Supplied records>
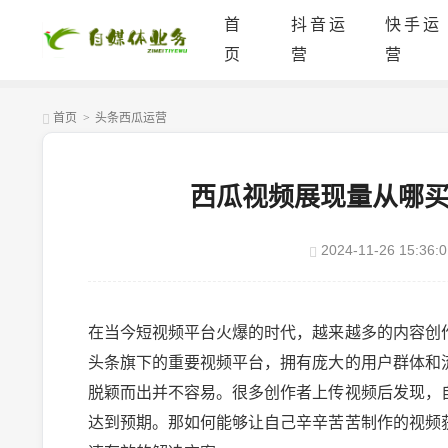
首
抖音运
快手运
页
营
营
首页
>
头条西瓜运营
西瓜视频展现量从哪
2024-11-26 15:36:0
在当今短视频平台火爆的时代，越来越多的内容创
头条旗下的重要视频平台，拥有庞大的用户群体和
脱颖而出并不容易。很多创作者上传视频后发现，
达到预期。那如何能够让自己辛辛苦苦制作的视频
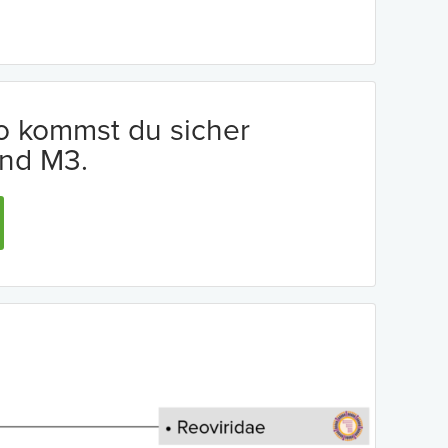
io kommst du sicher
nd M3.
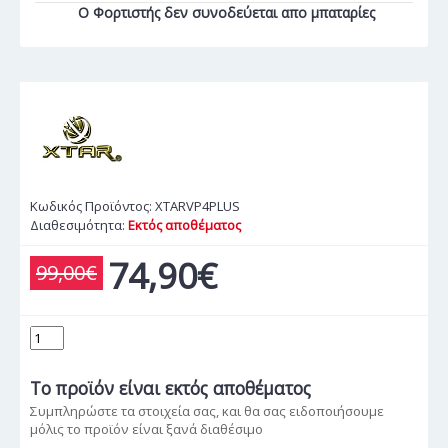
Ο Φορτιστής δεν συνοδεύεται απο μπαταρίες
Κωδικός Προϊόντος:
XTARVP4PLUS
Διαθεσιμότητα:
Εκτός αποθέματος
74,90€
99,00€
Το προϊόν
είναι εκτός αποθέματος
Συμπληρώστε τα στοιχεία σας, και θα σας ειδοποιήσουμε
μόλις το προϊόν είναι ξανά διαθέσιμο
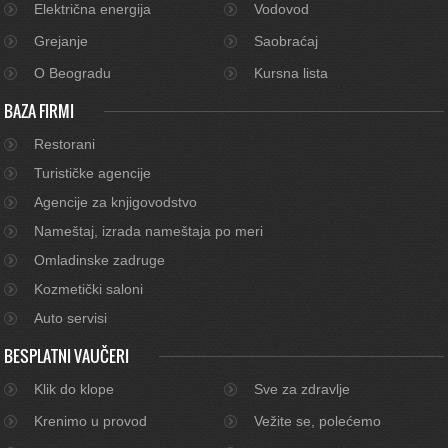
Električna energija
Vodovod
Grejanje
Saobraćaj
O Beogradu
Kursna lista
BAZA FIRMI
Restorani
Turističke agencije
Agencije za knjigovodstvo
Nameštaj, izrada nameštaja po meri
Omladinske zadruge
Kozmetički saloni
Auto servisi
BESPLATNI VAUČERI
Klik do klope
Sve za zdravlje
Krenimo u provod
Vežite se, polećemo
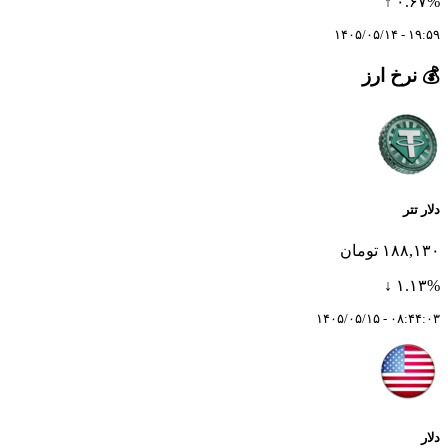
۰.۶۷% ↑
۱۹:۵۹ - ۱۴۰۵/۰۵/۱۴
💰 نرخ ارز
دلار تتر
۱۸۸,۱۳۰ تومان
۱.۱۳% ↓
۰۸:۴۴:۰۳ - ۱۴۰۵/۰۵/۱۵
دلار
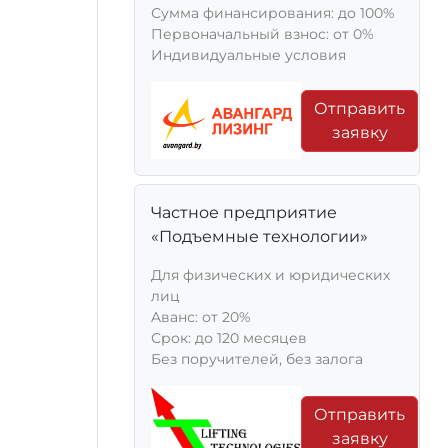
Сумма финансирования: до 100%
Первоначальный взнос: от 0%
Индивидуальные условия
Отправить
заявку
Частное предприятие
«Подъемные технологии»
Для физических и юридических
лиц
Aванс: от 20%
Срок: до 120 месяцев
Без поручителей, без залога
Отправить
заявку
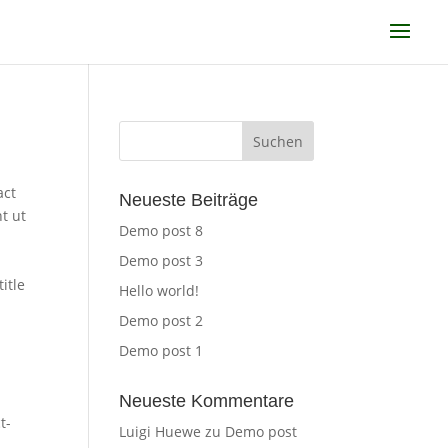
act
Neueste Beiträge
t ut
Demo post 8
Demo post 3
itle
Hello world!
Demo post 2
Demo post 1
Neueste Kommentare
t-
Luigi Huewe
zu
Demo post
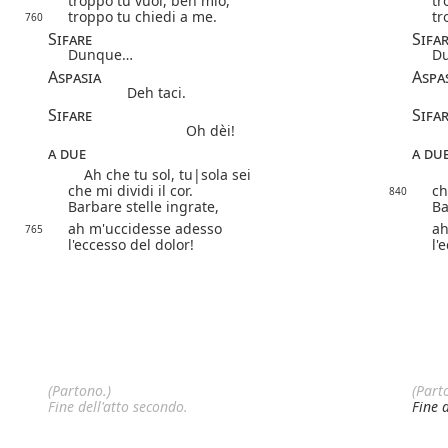
troppo tu vuoi, ben mio,
tr
troppo tu chiedi a me.
tr
760
Sifare
Sifa
Dunque…
D
Aspasia
Aspa
Deh taci.
Sifare
Sifa
Oh dèi!
a due
a du
Ah che tu
sol, tu|
sola
sei
A
che mi dividi il cor.
ch
840
Barbare stelle ingrate,
Ba
ah m'uccidesse adesso
ah
765
l'eccesso del dolor!
l'
(Partono.)
(Part
Fine dell'atto secondo.
Fine 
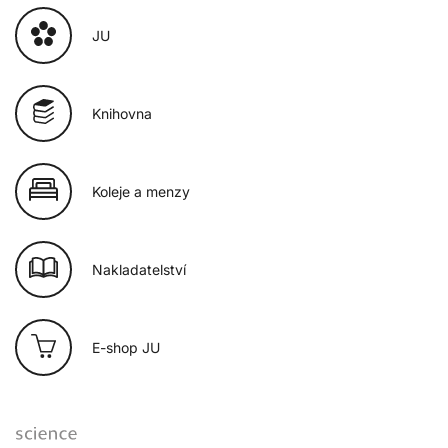
JU
Knihovna
Koleje a menzy
Nakladatelství
E-shop JU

Required work> Your reply is to be an exact repeat of the listing above from the line holding "在当今短视频平台火爆的时代，越来越多的内容创" down to the line holding "Električna energija", ends included, pictures excluded.

Response>
在当今短视频平台火爆的时代，越来越多的内容创
头条旗下的重要视频平台，拥有庞大的用户群体和
脱颖而出并不容易。很多创作者上传视频后发现，
达到预期。那如何能够让自己辛辛苦苦制作的视频
io kommst du sicher
nd M3.
Ο Φορτιστής δεν συνοδεύεται απο μπαταρίες
Κωδικός Προϊόντος:
XTARVP4PLUS
Διαθεσιμότητα:
Εκτός αποθέματος
74,90€
99,00€
Το προϊόν
είναι εκτός αποθέματος
Συμπληρώστε τα στοιχεία σας, και θα σας ειδοποιήσουμε
μόλις το προϊόν είναι ξανά διαθέσιμο
Električna energija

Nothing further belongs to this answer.